There are people on YouTube that post videos of themselves living on a sailboat. They sail around to different parts of the world, sometimes anchoring in a harbor, and sometimes pulling into a marina. They all do a really good job of depicting life as endless adventures with a snorkel and a fresh fish at the end of the day.
It takes a lot of effort to remember that their lives (or the lives of anyone that shares on the internet) is not just what we see. To be on any journey requires long periods of not much happening. In movies where an odd grouping of folks find themselves lost in a jungle, they show the parts where they get attacked by a large mammal or where they have to swing from tree to tree. They never show the days of just walking through the wilderness. Just like how they don’t show the endless hours of sailing across empty seas in the sailing YouTube channels.
So, that’s what I’m feeling. I’m out at sea. The novelty of the adventure has worn off. I know logically that I’m doing something really amazing, and I would have never been able to do this had I stayed on land. I realize I’m in the boat. I’ve completely changed my situation. I’ve completely transformed as a person – I’ve woken up to my consciousness and I have faced the ugly realities of sitting alone with myself and being honest about what I see – I am on my journey of personal becoming.

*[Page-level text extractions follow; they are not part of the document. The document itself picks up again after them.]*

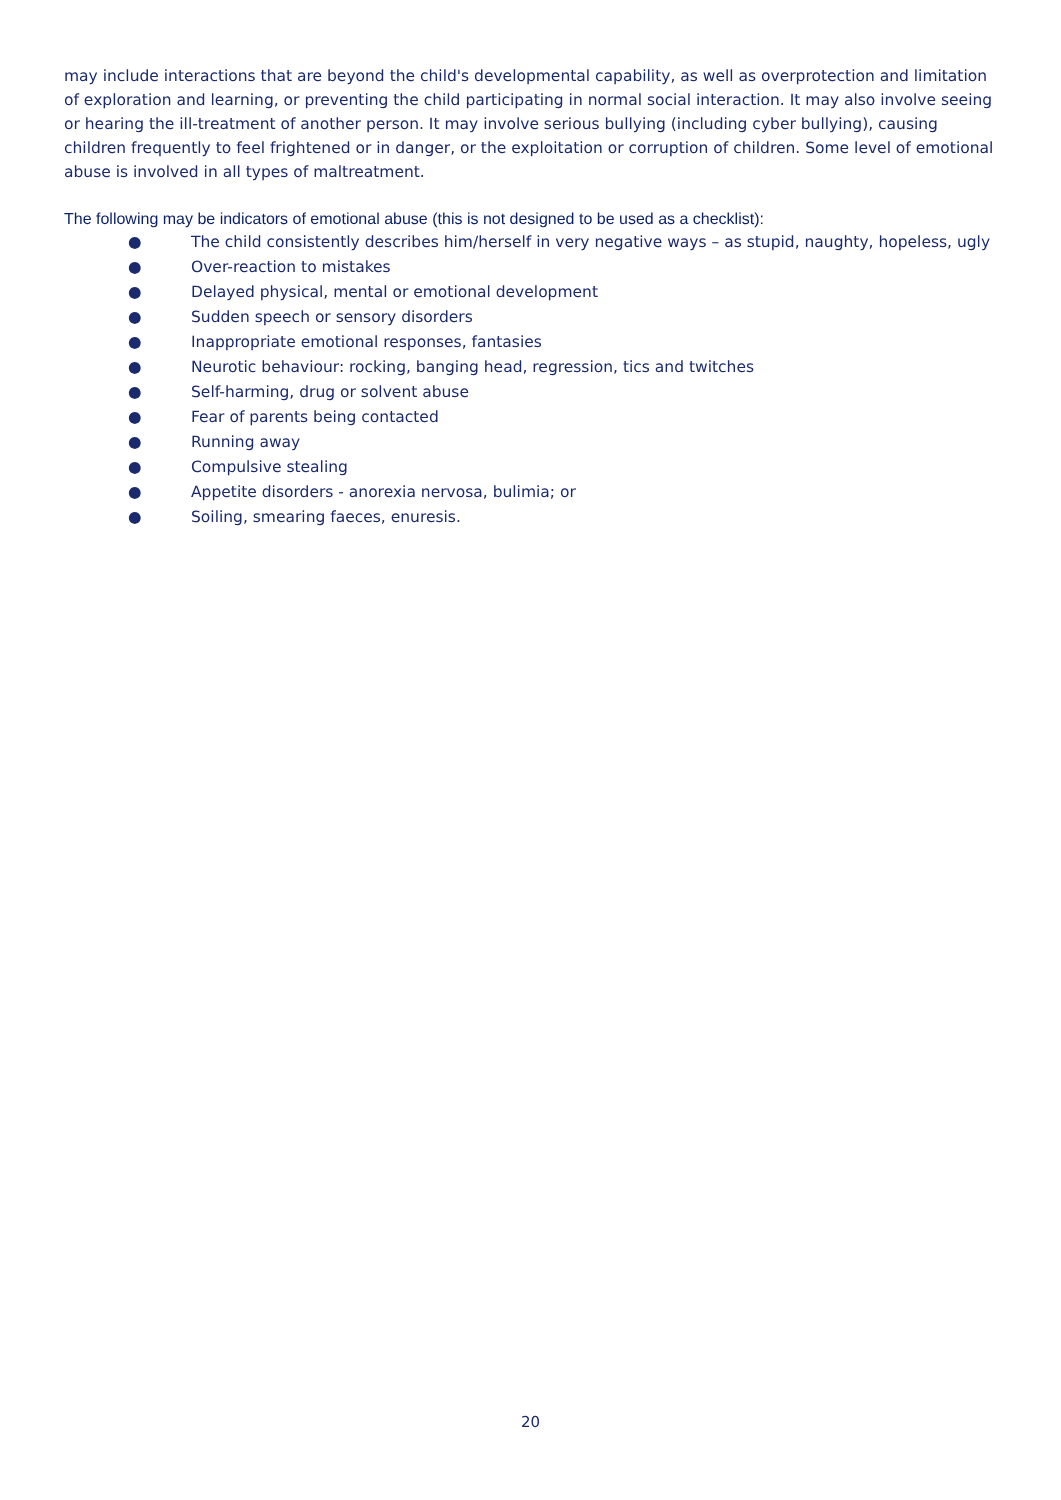may include interactions that are beyond the child's developmental capability, as well as overprotection and limitation of exploration and learning, or preventing the child participating in normal social interaction. It may also involve seeing or hearing the ill-treatment of another person. It may involve serious bullying (including cyber bullying), causing children frequently to feel frightened or in danger, or the exploitation or corruption of children. Some level of emotional abuse is involved in all types of maltreatment.
The following may be indicators of emotional abuse (this is not designed to be used as a checklist):
● The child consistently describes him/herself in very negative ways – as stupid, naughty, hopeless, ugly
● Over-reaction to mistakes
● Delayed physical, mental or emotional development
● Sudden speech or sensory disorders
● Inappropriate emotional responses, fantasies
● Neurotic behaviour: rocking, banging head, regression, tics and twitches
● Self-harming, drug or solvent abuse
● Fear of parents being contacted
● Running away
● Compulsive stealing
● Appetite disorders - anorexia nervosa, bulimia; or
● Soiling, smearing faeces, enuresis.
20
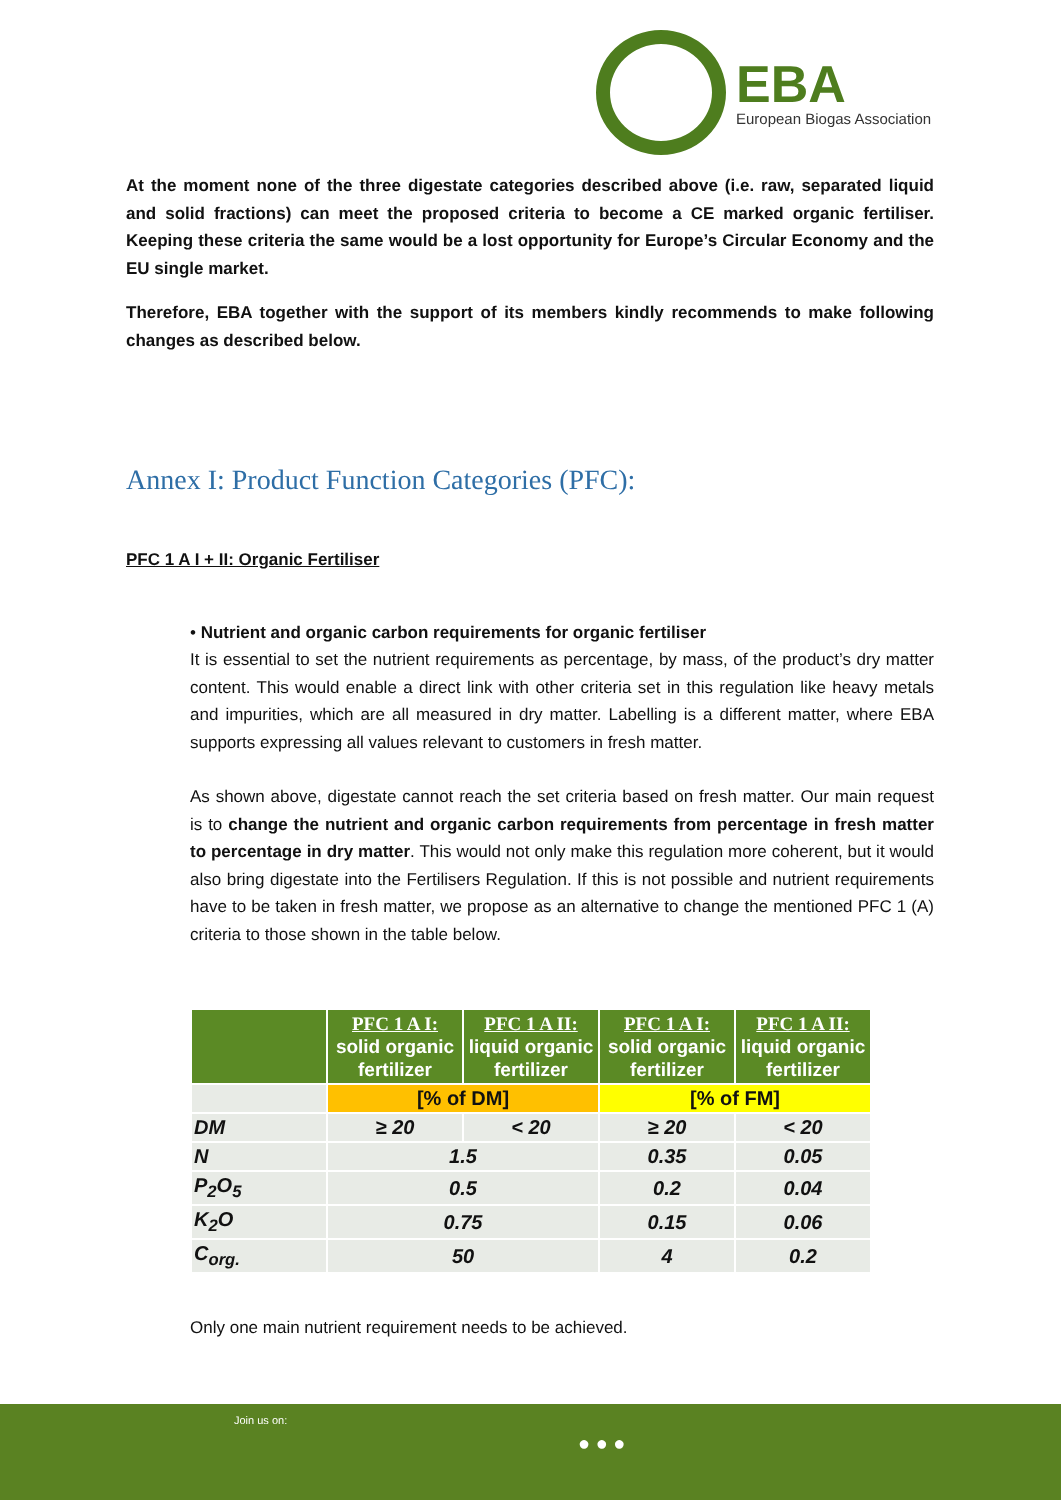EBA
European Biogas Association
At the moment none of the three digestate categories described above (i.e. raw, separated liquid and solid fractions) can meet the proposed criteria to become a CE marked organic fertiliser. Keeping these criteria the same would be a lost opportunity for Europe’s Circular Economy and the EU single market.
Therefore, EBA together with the support of its members kindly recommends to make following changes as described below.
Annex I: Product Function Categories (PFC):
PFC 1 A I + II: Organic Fertiliser
• Nutrient and organic carbon requirements for organic fertiliser
It is essential to set the nutrient requirements as percentage, by mass, of the product’s dry matter content. This would enable a direct link with other criteria set in this regulation like heavy metals and impurities, which are all measured in dry matter. Labelling is a different matter, where EBA supports expressing all values relevant to customers in fresh matter.
As shown above, digestate cannot reach the set criteria based on fresh matter. Our main request is to change the nutrient and organic carbon requirements from percentage in fresh matter to percentage in dry matter. This would not only make this regulation more coherent, but it would also bring digestate into the Fertilisers Regulation. If this is not possible and nutrient requirements have to be taken in fresh matter, we propose as an alternative to change the mentioned PFC 1 (A) criteria to those shown in the table below.
| | PFC 1 A I: solid organic fertilizer | PFC 1 A II: liquid organic fertilizer | PFC 1 A I: solid organic fertilizer | PFC 1 A II: liquid organic fertilizer |
| --- | --- | --- | --- | --- |
| | [% of DM] | | [% of FM] | |
| DM | ≥ 20 | < 20 | ≥ 20 | < 20 |
| N | 1.5 | | 0.35 | 0.05 |
| P<sub>2</sub>O<sub>5</sub> | 0.5 | | 0.2 | 0.04 |
| K<sub>2</sub>O | 0.75 | | 0.15 | 0.06 |
| C<sub>org.</sub> | 50 | | 4 | 0.2 |
Only one main nutrient requirement needs to be achieved.
Join us on:
● ● ●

But my journey has hit a quiet phase. I’m bored. I feel stuck between the old and the new. I am antsy and restless to achieve greater things. It’s like I have the vision, I know where I’m going, I know the steps I need to take to get there. But I’m bored and frustrated at being right where I am, in the middle of the sea – still on the adventure – but bored nonetheless.
I used to work for an organization that did fundraising for a capital project, and before you launch the big public fundraising campaign, you start with a quiet phase. This is where you seek donations from major donors – you pursue these gifts on a more personal level. There is intimacy in these asks. But it’s before the parties and the marketing and the big red thermometer showing your progress. Just like the quiet phase of a journey. You have to ask yourself to continue to invest in your own forward momentum. There are some elements that make a quiet phase of a capital campaign successful (that I found on the internet) and maybe I can learn from these:
- Develop a cohesive strategy – I have been trying to put together an approach for how to settle into the middle place. I think my challenge is to find JUST as much joy in this part of the adventure as I will feel once I have “accomplished” the next step. Hell, if we’re basing non-boredom on “accomplishing” something, I’ve done a ton of that over the last few years. Maybe the strategy is about how I define accomplishment. Today is just as much of an accomplishment as five years from now when one of my many dreams has materialized. I actually dreamed of today (well, a version of this freedom life I’m living) five years ago – and look at me living that dream now!
- Be purposeful – I think the goal is about continuing to leverage the time in the middle space to continue moving the plan forward. Identify the next right things and deliberately celebrate each step’s completion.
- Carefully identify your team – Oh, I’ve definitely learned this one! It’s soooooo important to make sure you have the right people around you. Find the folks you can be vulnerable with, who can push you, who can identify that you are in a slump and kick you lovingly in the pants.
- Engage in innovative ways – For me, every day is pretty much the same because I work from home. This is the hardest one for me. I get slumped really quickly because I interpret a lack of human connection as boredom and then that seems to morph really quickly into “I hate my job and I’m totally doing the wrong thing and everything is wrong and I have to fix this RIGHT NOW”. I think finding innovative ways to engage when you are in the middle place is probably the single most important thing. Otherwise, you really do feel slumped. I need to work on this.
- Draft a perfect case statement – Yo! Remind yourself why you are doing this! Make a vision board or a big poster for the room you spend the most time in. Consolidate your vision/goals/why you untied your lines (or are trying to) onto a visual aid and reference it every day. I have a lot of things hanging on my bedroom wall, but this isn’t one of them and now I know what I need to do.
- Close with a strong kickoff event – So, unlike a fundraising campaign, you probably won’t know when you’ve exited your quiet phase and transitioned into the next stage of your adventure, because adventures don’t work that way. So, create the events. I just finished two months of not drinking alcohol. I am going to the circus tomorrow night – and I will call that a strong celebratory event – right here in the middle of my long months at sea.
I like these tidbits of advice for myself. I hope you also find them useful. I guess the message is that even if we are in the middle, quiet phase of our journey, there is still activity – like the really important activity – that gets us ready for the next things. 50% – 70% of all donations are raised during the quiet phase of a campaign, so that might mean that the majority of the good stuff is actually going to happen while I’m sitting here thinking I’m bored.